Corona, flu and hepatitis C have one thing in common: They are triggered by so-called RNA viruses. Scientists have now discovered a large number of previously unknown viruses of this type. But that’s not a cause for concern, they say.

An international research team has discovered more than 100,000 previously unknown RNA viruses. RNA viruses are those in which the genetic material consists of RNA, i.e. ribonucleic acid. This is a chemical compound present in all living cells and structurally similar to the genetic material DNA. Some of the more dangerous RNA viruses include the coronavirus, influenza viruses, and dengue and hepatitis C viruses.

The discovery, made by Israeli researchers, has now been published in Cell, the leading journal for biochemistry and molecular biology. The number of known viruses has increased ninefold. However, the scientists see no reason for concern. On the contrary, the latest discovery could provide a boost for the development of treatments against antibiotic-resistant pathogens, they write. In addition, defensive measures against bacteria, fungi and pests could be developed with the help of the newly discovered viruses, which could primarily benefit agriculture.

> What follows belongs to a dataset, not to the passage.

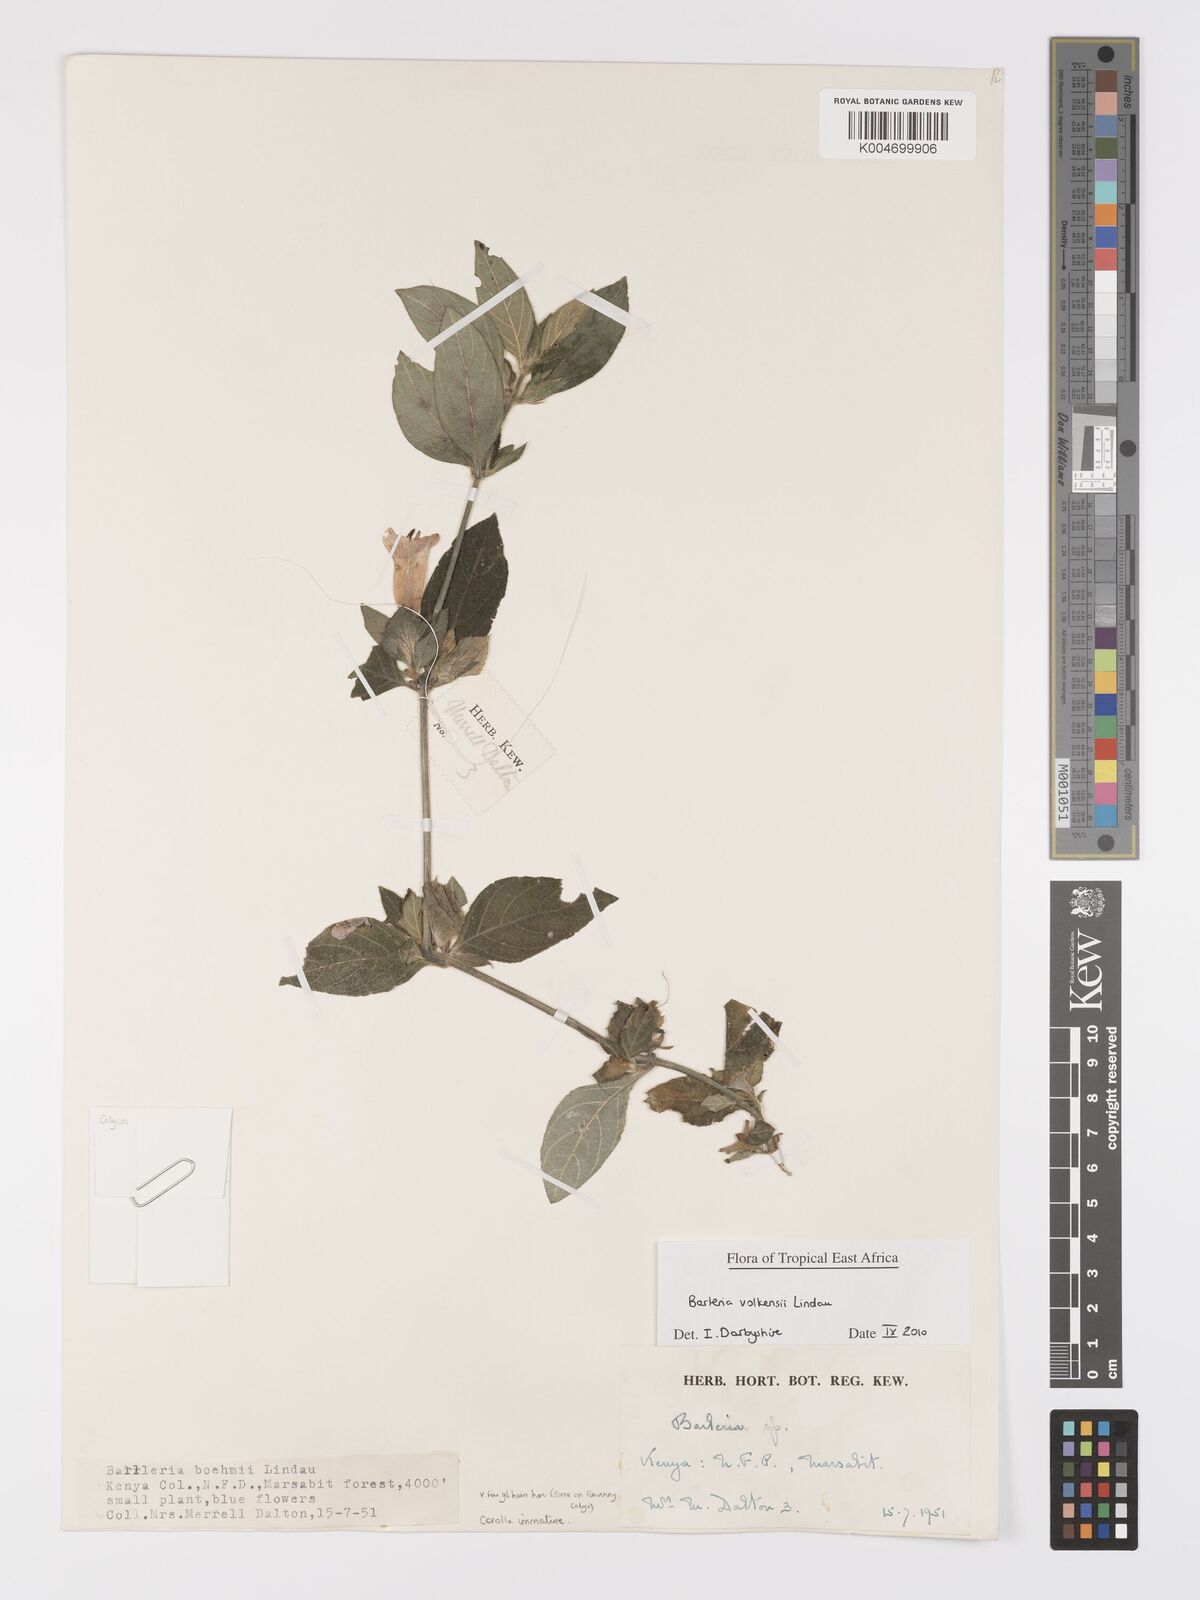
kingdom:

The aim of the study was to advance the scientific understanding of RNA viruses in the environment, said research team leader Uri Gophna of Tel Aviv University’s Shmunis School of Biomedicine and Cancer Research in an initial statement on the discovery US magazine Newsweek. “Almost all RNA viruses studied so far are pathogens that are important for human health and agriculture.” One suspected that there must be a large variety of RNA viruses that had remained unexplored until now. Certainty now, Gophna stated.

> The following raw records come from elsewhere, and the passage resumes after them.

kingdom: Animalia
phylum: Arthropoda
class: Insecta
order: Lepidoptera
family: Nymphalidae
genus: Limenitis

Research on RNA viruses is also in full swing in Germany. The virologist Professor Ralf Bartenschlager received the renowned Ernst Jung Prize for Medicine 2022, which is endowed with 300,000 euros have contributed and we can expect to do so in the future as well.”

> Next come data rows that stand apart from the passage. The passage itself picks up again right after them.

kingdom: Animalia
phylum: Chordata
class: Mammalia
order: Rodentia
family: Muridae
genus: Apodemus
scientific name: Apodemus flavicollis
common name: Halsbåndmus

Bartenschlager, scientist at the German Center for Infection Research (DZIF), received the award for his research on virus replication and the interaction between viruses and the body’s own defences. For example, the propagation system he developed for hepatitis C viruses in cell cultures made a decisive contribution to the later approval of the first drug against hepatitis C in 2014. In the meantime, this therapy leads to a complete cure of the infection in 95 percent of those affected.